Eight words spoken to a teenager in police custody in Annapolis were debated yesterday at the U.S. Supreme Court in a case that will determine whether the young suspect will face trial in the city's most publicized slaying in recent memory.

The outcome also could provide new guidelines for the treatment of suspects who invoke the right to counsel, experts say, potentially altering how police across the country conduct interrogations.

In October 2002, police arrested Leeander J. Blake in connection with a carjacking and slaying in the city's historic district, a crime that had gone unsolved for more than a month. Soon after he asked to see a lawyer, which had brought questioning to a halt, Blake was notified in a charging document that he could be executed. A police officer then remarked, "I bet you want to talk now, huh?"

A half-hour later, Blake did talk, telling a detective that he was at the scene but was not the gunman.

Maryland's highest court ruled last year that, because Blake had asked to see a lawyer, the statement was taken improperly and could not be used as evidence. Under a state law that since has been changed, prosecutors, because they had lost a pretrial ruling, were required to drop the charges.

At issue yesterday was whether Blake's statement should, in fact, be admissible at trial. The question hangs on whether he freely decided to speak or was coerced into doing so by the officer's taunt -- a remark that, because Blake was 17 and not eligible for the death penalty, was based on an implication that was not accurate.

The prosecutor, Assistant Attorney General Kathryn Grill Graeff, acknowledged that the remark by Officer Curtis Reese was improper but said the violation did not require that Blake's statements be thrown out. She argued that a detective, William Johns, attempted to remedy the damage by remarking within earshot of Blake: "No, he doesn't want to talk to us. He already asked for a lawyer. We cannot talk to him now."

"It was Blake who intended and said clearly that he wanted to talk with the police," Graeff told the justices.

Blake's attorney, Kenneth W. Ravenell, argued that Johns's remedy was insufficient, noting that a lower court had found that Reese's remark was intended to provoke a response.
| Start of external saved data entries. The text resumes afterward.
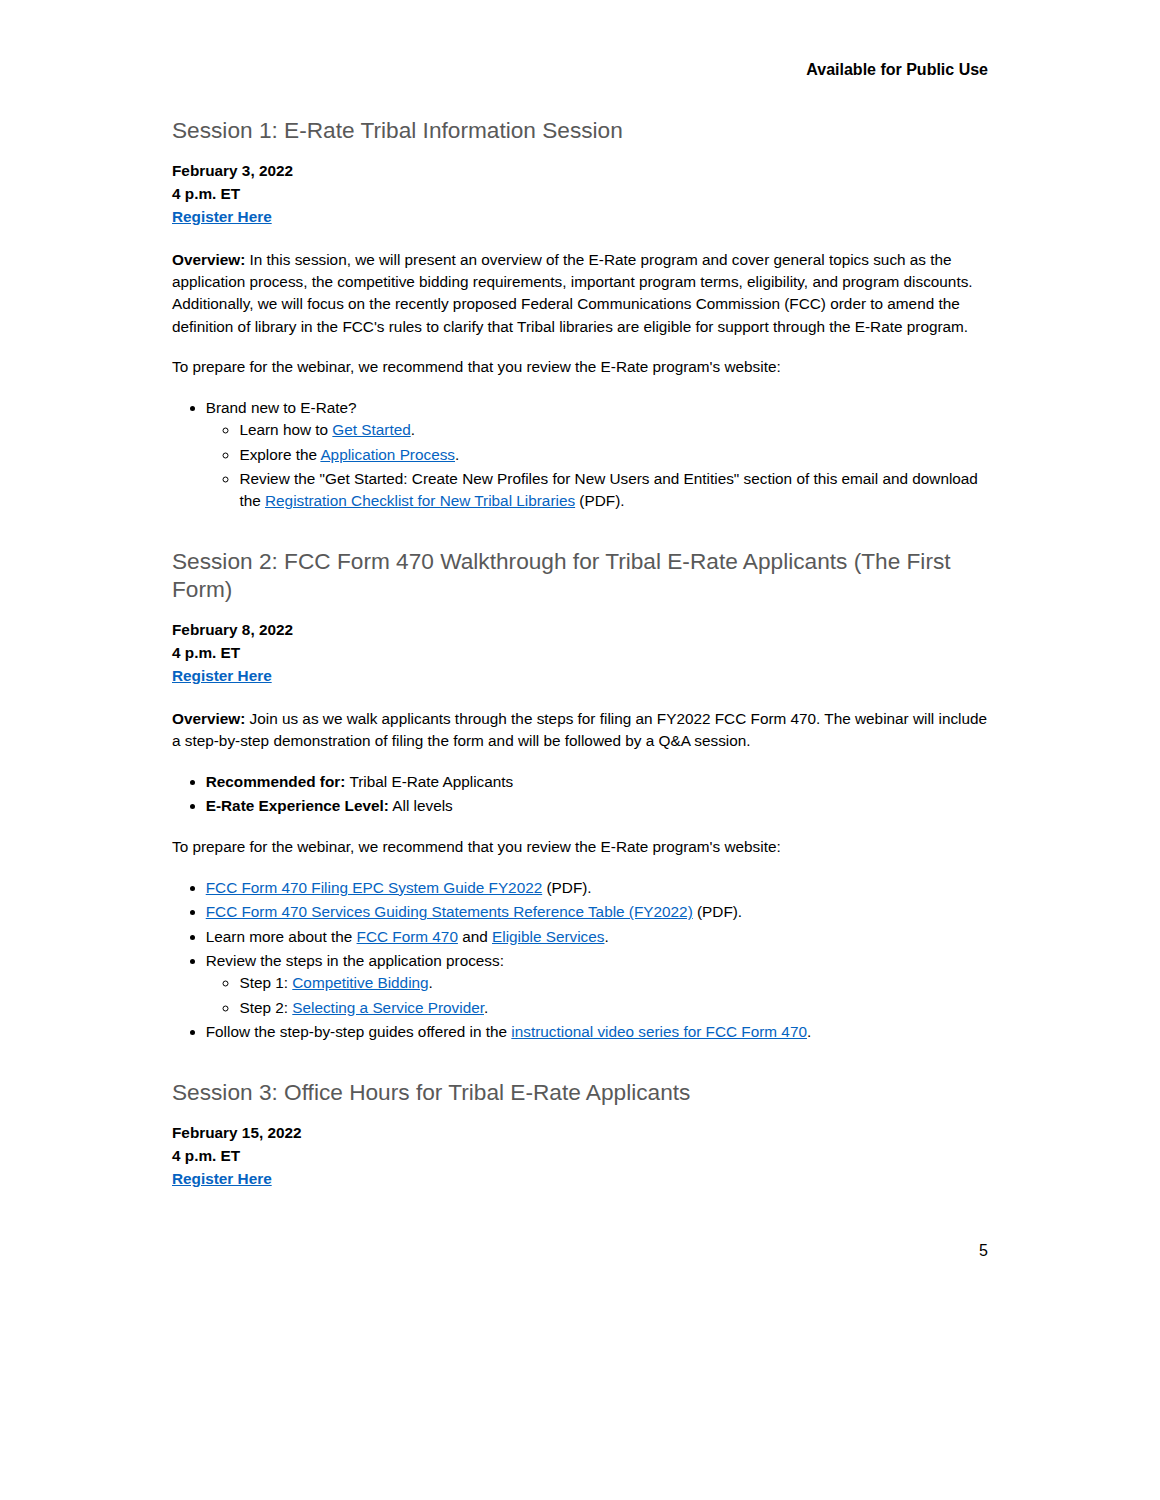Available for Public Use
Session 1: E-Rate Tribal Information Session
February 3, 2022
4 p.m. ET
Register Here
Overview: In this session, we will present an overview of the E-Rate program and cover general topics such as the application process, the competitive bidding requirements, important program terms, eligibility, and program discounts. Additionally, we will focus on the recently proposed Federal Communications Commission (FCC) order to amend the definition of library in the FCC's rules to clarify that Tribal libraries are eligible for support through the E-Rate program.
To prepare for the webinar, we recommend that you review the E-Rate program's website:
Brand new to E-Rate?
Learn how to Get Started.
Explore the Application Process.
Review the "Get Started: Create New Profiles for New Users and Entities" section of this email and download the Registration Checklist for New Tribal Libraries (PDF).
Session 2: FCC Form 470 Walkthrough for Tribal E-Rate Applicants (The First Form)
February 8, 2022
4 p.m. ET
Register Here
Overview: Join us as we walk applicants through the steps for filing an FY2022 FCC Form 470. The webinar will include a step-by-step demonstration of filing the form and will be followed by a Q&A session.
Recommended for: Tribal E-Rate Applicants
E-Rate Experience Level: All levels
To prepare for the webinar, we recommend that you review the E-Rate program's website:
FCC Form 470 Filing EPC System Guide FY2022 (PDF).
FCC Form 470 Services Guiding Statements Reference Table (FY2022) (PDF).
Learn more about the FCC Form 470 and Eligible Services.
Review the steps in the application process:
Step 1: Competitive Bidding.
Step 2: Selecting a Service Provider.
Follow the step-by-step guides offered in the instructional video series for FCC Form 470.
Session 3: Office Hours for Tribal E-Rate Applicants
February 15, 2022
4 p.m. ET
Register Here
5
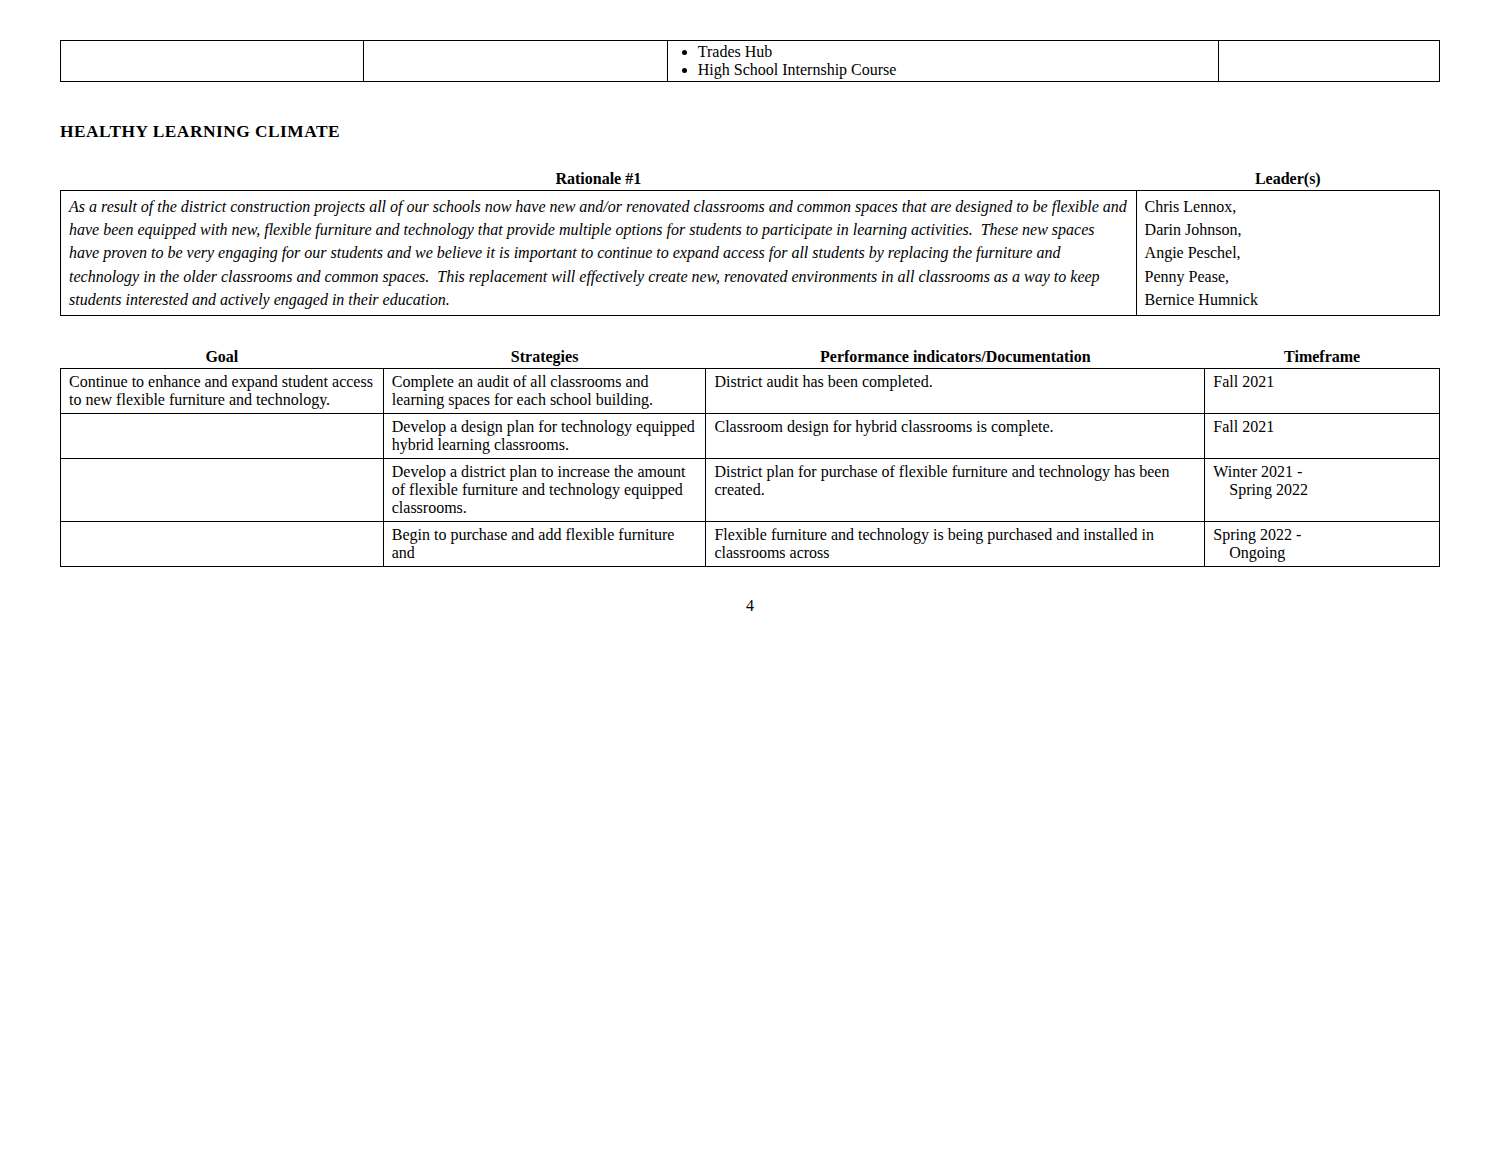| | | Trades Hub High School Internship Course | |
HEALTHY LEARNING CLIMATE
| Rationale #1 | Leader(s) |
| As a result of the district construction projects all of our schools now have new and/or renovated classrooms and common spaces that are designed to be flexible and have been equipped with new, flexible furniture and technology that provide multiple options for students to participate in learning activities. These new spaces have proven to be very engaging for our students and we believe it is important to continue to expand access for all students by replacing the furniture and technology in the older classrooms and common spaces. This replacement will effectively create new, renovated environments in all classrooms as a way to keep students interested and actively engaged in their education. | Chris Lennox, Darin Johnson, Angie Peschel, Penny Pease, Bernice Humnick |
| Goal | Strategies | Performance indicators/Documentation | Timeframe |
| Continue to enhance and expand student access to new flexible furniture and technology. | Complete an audit of all classrooms and learning spaces for each school building. | District audit has been completed. | Fall 2021 |
| | Develop a design plan for technology equipped hybrid learning classrooms. | Classroom design for hybrid classrooms is complete. | Fall 2021 |
| | Develop a district plan to increase the amount of flexible furniture and technology equipped classrooms. | District plan for purchase of flexible furniture and technology has been created. | Winter 2021 - Spring 2022 |
| | Begin to purchase and add flexible furniture and | Flexible furniture and technology is being purchased and installed in classrooms across | Spring 2022 - Ongoing |
4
Ravenell said that allowing police to violate suspects' rights and still permitting statements obtained as a result of those violations to be used as evidence would only lead to deliberate violations.

"Do we want to encourage that kind of police abuse?" he asked the court.

Not mentioned during the argument was Straughan Lee Griffin, 51, the businessman and sailing enthusiast who was shot while unloading groceries in front of his home by assailants who then ran over his body as they fled in his Jeep Grand Cherokee.

An acquaintance of Blake's, Terrence Tolbert, was convicted in January and sentenced to life in prison without the possibility of parole for his role in the slaying, the first in the Annapolis historic district since the 1960s. The case against Tolbert relied largely on two police officers' testimony that Tolbert incriminated himself during interviews. At trial, Tolbert admitted being present during the slaying but contended that Blake fired the shot that killed Griffin.

In the gallery at the Supreme Court yesterday were Griffin's mother and sister. They said later that hearing the case argued -- hanging as it did on legal abstractions and questions such as whether the violation of rights had been "cured" -- was a painful experience.

"My brother had no cure," said Linda Griffin. She paused and then said: "The only thing that would make this palatable is for there to be an opportunity for a trial. I think it would be horrific if there was no trial."

Under questioning by the justices, Graeff said the state could bring Blake to trial only if the high court ruled that his statements could be used as evidence.